A son arrivée à l’Elysée en 2007, Nicolas Sarkozy avait souhaité plus de transparence dans la gestion de la Présidence de la République. Sans savoir que ce souhait se retournerait contre ses troupes. Huit ans après la première plainte de l’association Anticor, et six années après l’ouverture d’une instruction par un juge financier, l’affaire dite des "sondages de l’Elysée" vient de connaître une avancée notable : selon les informations recueillies par Europe 1, le parquet national financier (PNF) requiert le renvoi devant le tribunal des six mis en examen, parmi lesquels Claude Guéant et Patrick Buisson.
Il est question dans ce dossier de sondages passés, sans appels d’offre, par des sociétés tenues par des proches conseillers de l’ancien président de République, soupçonnés d’avoir surfacturé les prestations à l’Elysée, pour une somme globale dépassant les 10 millions d’euros.
"Ivresse sondagière." En 2009, la Cour des Comptes s’était penchée pour la première fois sur le budget du Palais, s’étonnant d’une convention passée pour "un coût avoisinant 1,5 million d’euros" avec un cabinet d’études - la société Publifact de Patrick Buisson.
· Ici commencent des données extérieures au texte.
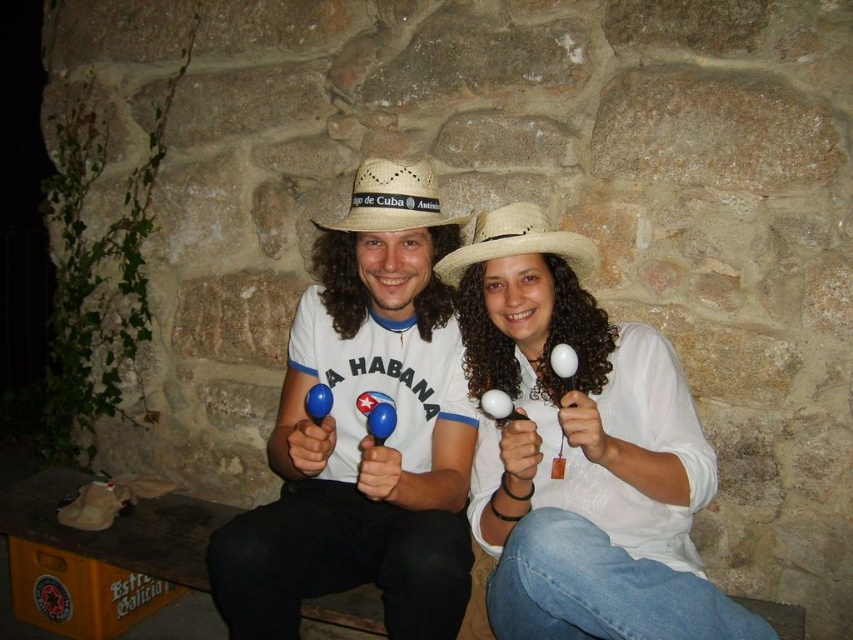
Does white matte maracas at center lie behind white woven straw sombrero at center?

No, it is in front of white woven straw sombrero at center.

Who is positioned more to the right, white matte maracas at center or white woven straw sombrero at center?

From the viewer's perspective, white matte maracas at center appears more on the right side.

I want to click on white matte maracas at center, so click(581, 451).

Which is above, white woven straw sombrero at center or beige straw cowboy hat at center?

beige straw cowboy hat at center is above.

Between point (368, 176) and point (363, 186), which one is positioned in front?

Point (368, 176) is in front.

Locate an element on the screen. The width and height of the screenshot is (853, 640). white woven straw sombrero at center is located at coordinates (393, 198).

Does white matte maracas at center appear on the left side of natural straw cowboy hat at center?

Incorrect, white matte maracas at center is not on the left side of natural straw cowboy hat at center.

Who is more forward, (506, 476) or (587, 275)?

Point (506, 476) is more forward.

Is point (554, 236) closer to viewer compared to point (473, 259)?

Yes, it is.

Identify the location of white matte maracas at center. (581, 451).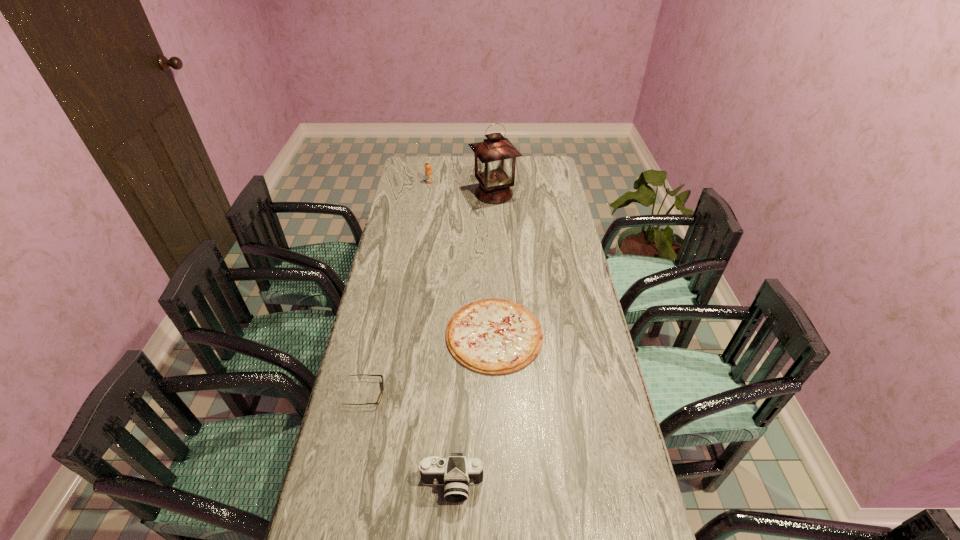
Image resolution: width=960 pixels, height=540 pixels. Identify the location of vacant area situated 0.380m on the front-facing side of the fourth tallest object. (514, 393).

Where is `blank space located on the front of the pizza`? blank space located on the front of the pizza is located at coordinates (499, 512).

Locate an element on the screen. orange juice present at the left edge is located at coordinates (428, 172).

The height and width of the screenshot is (540, 960). I want to click on sunglasses at the left edge, so click(380, 397).

Locate an element on the screen. Image resolution: width=960 pixels, height=540 pixels. vacant area at the left edge is located at coordinates (387, 263).

The image size is (960, 540). I want to click on vacant space at the right edge of the desktop, so click(550, 259).

You are a GUI agent. You are given a task and a screenshot of the screen. Output one action in this format:
    pyautogui.click(x=<x>, y=<y>)
    Task: Click on the vacant space at the far right corner of the desktop
    
    Given the screenshot: What is the action you would take?
    pyautogui.click(x=547, y=174)

I want to click on empty space that is in between the pizza and the second nearest object, so click(430, 364).

Locate an element on the screen. unoccupied position between the leftmost object and the camera is located at coordinates (409, 440).

Image resolution: width=960 pixels, height=540 pixels. In order to click on blank region between the tallest object and the sunglasses in this screenshot , I will do `click(430, 294)`.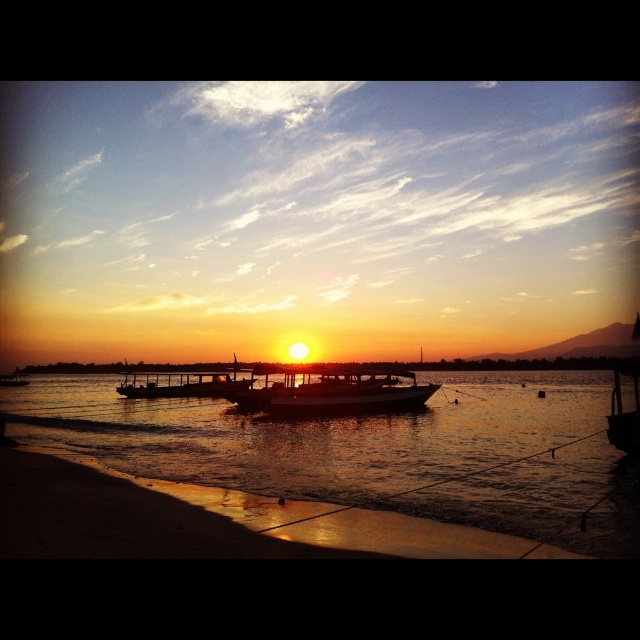
Question: Which is farther from the silvery metallic boat at center?

Choices:
 (A) translucent water at lower center
 (B) white matte boat at center
 (C) metallic silver boat at lower left

Answer: (C)

Question: Which point is farther to the camera?

Choices:
 (A) (563, 438)
 (B) (26, 381)
 (C) (388, 387)

Answer: (B)

Question: Considering the relative positions of white matte boat at center and silvery metallic boat at center in the image provided, where is white matte boat at center located with respect to silvery metallic boat at center?

Choices:
 (A) below
 (B) above

Answer: (B)

Question: Does translucent water at lower center appear on the left side of metallic silver boat at lower left?

Choices:
 (A) no
 (B) yes

Answer: (A)

Question: Is translucent water at lower center to the right of metallic silver boat at lower left from the viewer's perspective?

Choices:
 (A) yes
 (B) no

Answer: (A)

Question: Which is farther from the translucent water at lower center?

Choices:
 (A) white matte boat at center
 (B) metallic silver boat at lower left
 (C) silvery metallic boat at center

Answer: (B)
La Cour avait relevé son caractère "exorbitant au regard des règles de l’exécution de la dépense publique" et dénoncé l’absence totale de contrôle de l’Elysée sur le travail de ce cabinet sur le choix des études, et leurs montants facturés à des instituts de sondages.
Il s’est avéré par la suite que sur l’ensemble du quinquennat, plus de 300 sondages ont été commandés pour la présidence de la République, représentant une dépense d’environ 10 millions d’euros. "Ivresse sondagière", s’étrangle alors l’élu écologiste grenoblois Raymond Avrillier, qui avait obtenu les documents attestant de ces commandes, et qui pointe du doigt certaines des questions posées par les instituts de sondages, comme une au sujet d’un possible mariage de Nicolas Sarkozy avec Carla Bruni.
Immunité présidentielle. Le chemin qui a mené à l’ouverture d’une enquête a été parsemé d’obstacles. En 2011, le procureur de Paris Jean-Claude Marin classe sans suite la plainte de l’association Anticor, au motif que les collaborateurs du président de la République étaient couverts par l’irresponsabilité pénale quand ils effectuaient des actes au nom de la présidence de la République. Après plusieurs mois de bataille procédurale, la Cour de Cassation autorise l’ouverture d’une instruction, qui sera confiée au juge Serge Tournaire.
Favoritisme et détournement de fonds publics. Dans cette enquête au long cours, le magistrat a mis en examen six anciens conseillers et collaborateurs du président de la République. Il est question de favoritisme - ce dont se défendent les mis en cause, qui considèrent notamment qu’il est de coutume en la matière que l’Elysée ne soit pas soumis au code des marchés publics et que la spécificité des conseils au chef de l’Etat rend leurs prestations très spécifiques - et de détournement de fonds publics, visant particulièrement Patrick Buisson, qui se serait accordé via sa société des marges allant jusqu’à 70%.
Selon les informations recueillies par Europe 1, le parquet national financier a notamment requis il y a quelques jours le renvoi devant le tribunal de Claude Guéant, ancien secrétaire général de l’Elysée, de Patrick Buisson, d’Emmanuelle Mignon -ancienne directrice de cabinet de Nicolas Sarkozy- et de Pierre Giacometti, ancien directeur d’Ipsos dont l’entreprise Giacometti-Péron avait conclu près de 2,5 millions d’euros de contrats de conseil avec l’Elysée entre 2007 et 2012. Après ces réquisitions du PNF, c’est désormais au juge d’instruction de décider ou non de renvoyer les mis en cause dans ce dossier devant le tribunal.